Planck was right: he only assumed, that in the exchange process of energy-momentum-spin between a enumerable mechanical system, e.g. an electron bound to an atom, and the electromagnetic field in a box, occurs in integer packets in the purely geometric physical entities, energy, momentum and spin.

There is a fundamental difference between the enumerable massive charged particles and the assumed photons, the exchange quanta with the abstract quantized em-field of the environment.

Fermions obey the Pauli principle and therefore, even if identical and indiscernible, can be enumerated and there always will be a 1-1 map between occupied 1-particle states in an product representation and the enumeration particle list.

The electromagnetic field on the other hand, is present everywhere, acts as a whole on all massive charged particles as the same field and can be represented as an infinite sum over all classical modes $(\omega=|k|,\vec k)$ for any representation at hand and suitable to fit geoemetry.

The quantized Fourier mode in a basis, free for a choice to fit boundary conditions in a experimatally fixed geometry, have no reality during free time evolution, they do not interact and any of the denumerable modes can be created in an infinite integer ladder of energy steps of $\bar \omega$.

This property is the fundamental for the freedom of basis transforms of the mode space in a given geometry.

This picture, that light is a classical wave, acting as an environmental medium, with integer quantized energy and spin ladders, has been developed over time during the 1950ties, but never reached the high school physics.

Still up today you will find denumerably infinite web pages discussing particle-wave duality and the abstruse question which slit a photon is taking: If there is a slit, the fundamental modes of the field all have a this slit boundary condition with the geometric consequences observable at any harbour with a bulwark or two openings: The quantized modes all have to have a zero at the wall.

If one is using wrong, nonfitting boundary conditions, by the completness of any mode Hilbert space, its possible to expand a single eigen mode with slit into an infinite convergent sum eg of free waves. But that approximation is useless, it converges in theory only. There is a general theorem, that says that single mode expansion with wrong boundary conditons converge as 1/n only, which is useless for finite approximations.

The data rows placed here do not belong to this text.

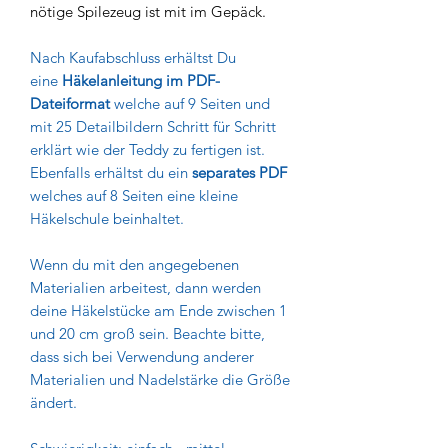
nötige Spilezeug ist mit im Gepäck.
Nach Kaufabschluss erhältst Du
eine
Häkelanleitung im PDF-
Dateiformat
welche auf 9 Seiten und
mit 25 Detailbildern Schritt für Schritt
erklärt wie der Teddy zu fertigen ist.
Ebenfalls erhältst du ein
separates PDF
welches auf 8 Seiten eine kleine
Häkelschule beinhaltet.
Wenn du mit den angegebenen
Materialien arbeitest, dann werden
deine Häkelstücke am Ende zwischen 1
und 20 cm groß sein. Beachte bitte,
dass sich bei Verwendung anderer
Materialien und Nadelstärke die Größe
ändert.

The QED industry has invested billions of dollars during the last century to explain any classical em-wave-electron by exchange of photons, culiminating in all the nonsense published about Casimir forces.

So, for the interpretation of the Hertz dipol, write down the electron surface field in a conductor at the thermodynamic Fermi level on the antenna and set up the classical Maxwell electromagnetic field equations with a conducting cylinder in the center, that is: normal E is charge density, tangent B is current density.

Use elliptical coordinates, a fixed frequency $\omega$ and divide the field into incoming and outgoing waves their diffences in energy and spin will be coupled somhow to the vacuum impedance of the antenna.

After the classical part is done, the quantization of the two fields eventually can be broken down to the field of a single free electron on a semiconconductor antenna and a 1-photon intensity in the sense of an Aspect scattering experiment.

The Nobel price came for these experimens confirming Plancks original ideas. The one- particle antenna and the single photon exchange with the environmental em field is the theory of the H-atom from the beginning.